Blog

Six Degrees
of Isaac Newton

17 April 2014

The hexagon cloud pattern at Saturn's north pole. NASA / JPL-Caltech / SSI / Val Klavans
The hexagon cloud pattern at Saturn’s north pole.

There is a hexagonal cloud pattern at the north pole of Saturn. It was first discovered by Voyager in 1981, and was still there when Cassini arrived at Saturn in 2006. So it seems the pattern has been stable for more than 30 years. There’s been a great deal of debate about just how such a stable geometric shape could form in Saturn’s clouds, but it turns out the solution is surprisingly simple, and it traces back to some early experiments of Newton.

Hexagon vortex created in the lab. Ana Claudia Barbosa Aguiar
Hexagon vortex created in the lab.

Although it seems unusual, the effect is fairly common in fluid motion, and has been observed in similar phenomena such as hurricanes. It turns out to be due to an interaction between two regions of fluids moving at different speeds, which produces a kind of resonance between them. The effect has been recreated in the lab by having a spinning ring in the center of a cylinder of water.

It’s interesting that this effect can be seen in what is basically a rotating bucket of water, but it goes to show that sometimes a simple experiment can lead to surprising results.

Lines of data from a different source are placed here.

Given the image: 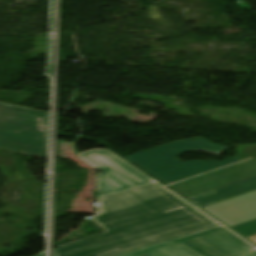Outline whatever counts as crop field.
Here are the masks:
<instances>
[{
    "mask_svg": "<svg viewBox=\"0 0 256 256\" xmlns=\"http://www.w3.org/2000/svg\"><path fill=\"white\" fill-rule=\"evenodd\" d=\"M227 147L213 144L202 138L176 142L143 152L124 156L152 176L167 184L201 172H205L226 164L239 161L230 158L217 161H187L181 162L176 158L184 152L203 151L218 155Z\"/></svg>",
    "mask_w": 256,
    "mask_h": 256,
    "instance_id": "2",
    "label": "crop field"
},
{
    "mask_svg": "<svg viewBox=\"0 0 256 256\" xmlns=\"http://www.w3.org/2000/svg\"><path fill=\"white\" fill-rule=\"evenodd\" d=\"M256 158V157H255Z\"/></svg>",
    "mask_w": 256,
    "mask_h": 256,
    "instance_id": "13",
    "label": "crop field"
},
{
    "mask_svg": "<svg viewBox=\"0 0 256 256\" xmlns=\"http://www.w3.org/2000/svg\"><path fill=\"white\" fill-rule=\"evenodd\" d=\"M213 256L211 253L188 239L179 237L119 256Z\"/></svg>",
    "mask_w": 256,
    "mask_h": 256,
    "instance_id": "7",
    "label": "crop field"
},
{
    "mask_svg": "<svg viewBox=\"0 0 256 256\" xmlns=\"http://www.w3.org/2000/svg\"><path fill=\"white\" fill-rule=\"evenodd\" d=\"M256 175V159H249L231 166L215 170L199 177L169 186L187 198L192 195Z\"/></svg>",
    "mask_w": 256,
    "mask_h": 256,
    "instance_id": "4",
    "label": "crop field"
},
{
    "mask_svg": "<svg viewBox=\"0 0 256 256\" xmlns=\"http://www.w3.org/2000/svg\"><path fill=\"white\" fill-rule=\"evenodd\" d=\"M201 209L229 227L256 219V190Z\"/></svg>",
    "mask_w": 256,
    "mask_h": 256,
    "instance_id": "6",
    "label": "crop field"
},
{
    "mask_svg": "<svg viewBox=\"0 0 256 256\" xmlns=\"http://www.w3.org/2000/svg\"><path fill=\"white\" fill-rule=\"evenodd\" d=\"M186 236L215 256H256L255 248L221 226Z\"/></svg>",
    "mask_w": 256,
    "mask_h": 256,
    "instance_id": "5",
    "label": "crop field"
},
{
    "mask_svg": "<svg viewBox=\"0 0 256 256\" xmlns=\"http://www.w3.org/2000/svg\"><path fill=\"white\" fill-rule=\"evenodd\" d=\"M78 156L102 172L93 221L106 232L59 246L54 256H112L218 225L108 150Z\"/></svg>",
    "mask_w": 256,
    "mask_h": 256,
    "instance_id": "1",
    "label": "crop field"
},
{
    "mask_svg": "<svg viewBox=\"0 0 256 256\" xmlns=\"http://www.w3.org/2000/svg\"><path fill=\"white\" fill-rule=\"evenodd\" d=\"M35 256H45V252H41V253H39V254H37Z\"/></svg>",
    "mask_w": 256,
    "mask_h": 256,
    "instance_id": "12",
    "label": "crop field"
},
{
    "mask_svg": "<svg viewBox=\"0 0 256 256\" xmlns=\"http://www.w3.org/2000/svg\"><path fill=\"white\" fill-rule=\"evenodd\" d=\"M47 113L0 103V148L47 158Z\"/></svg>",
    "mask_w": 256,
    "mask_h": 256,
    "instance_id": "3",
    "label": "crop field"
},
{
    "mask_svg": "<svg viewBox=\"0 0 256 256\" xmlns=\"http://www.w3.org/2000/svg\"><path fill=\"white\" fill-rule=\"evenodd\" d=\"M256 155V144L236 147V156L240 159H247Z\"/></svg>",
    "mask_w": 256,
    "mask_h": 256,
    "instance_id": "10",
    "label": "crop field"
},
{
    "mask_svg": "<svg viewBox=\"0 0 256 256\" xmlns=\"http://www.w3.org/2000/svg\"><path fill=\"white\" fill-rule=\"evenodd\" d=\"M256 189V176L234 182L195 196L187 198L189 201L202 207L233 196H237Z\"/></svg>",
    "mask_w": 256,
    "mask_h": 256,
    "instance_id": "8",
    "label": "crop field"
},
{
    "mask_svg": "<svg viewBox=\"0 0 256 256\" xmlns=\"http://www.w3.org/2000/svg\"><path fill=\"white\" fill-rule=\"evenodd\" d=\"M248 240H250L251 242L255 243L256 244V234L255 235H252V236H249V237H246Z\"/></svg>",
    "mask_w": 256,
    "mask_h": 256,
    "instance_id": "11",
    "label": "crop field"
},
{
    "mask_svg": "<svg viewBox=\"0 0 256 256\" xmlns=\"http://www.w3.org/2000/svg\"><path fill=\"white\" fill-rule=\"evenodd\" d=\"M233 230L246 237L256 233V220L231 227Z\"/></svg>",
    "mask_w": 256,
    "mask_h": 256,
    "instance_id": "9",
    "label": "crop field"
}]
</instances>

Isaac Newton performed a similar experiment, and it puzzled him as well. He was interested in the aspects of rotation, specifically why the surface of water becomes concave when it’s in a rotating bucket. The answer might seem obvious, simply that rotating water tends to fling to the outside due to a centrifugal force, but it isn’t so simple. In Newtonian physics, motion is relative to other objects. So if you argue that it is simply due to the spin of the bucket, what is the spin relative to?

Newton thought the experiment demonstrated that there is an absolute frame of reference. Basically a fixed and universal reference frame against which all motion can be measured. Thus, the bucket rotates relative to this universal frame, thus the water becomes concave.

In the 1800s, Ernst Mach argued against Newton’s absolute frame. He claimed that Newton’s conclusion was wrong because the bucket was rotating relative to the Earth, and relative to other objects in the universe. Thus one did not need an absolute frame of reference to account for rotation. This argument in part motivated Einstein in his development of general relativity.

Of course Mach is perhaps more famous for the Mach number, which is the ratio of an object’s speed to the speed of sound within a medium. This number is an important factor in fluid mechanics.

The type of fluid mechanics that produces a hexagon on Saturn.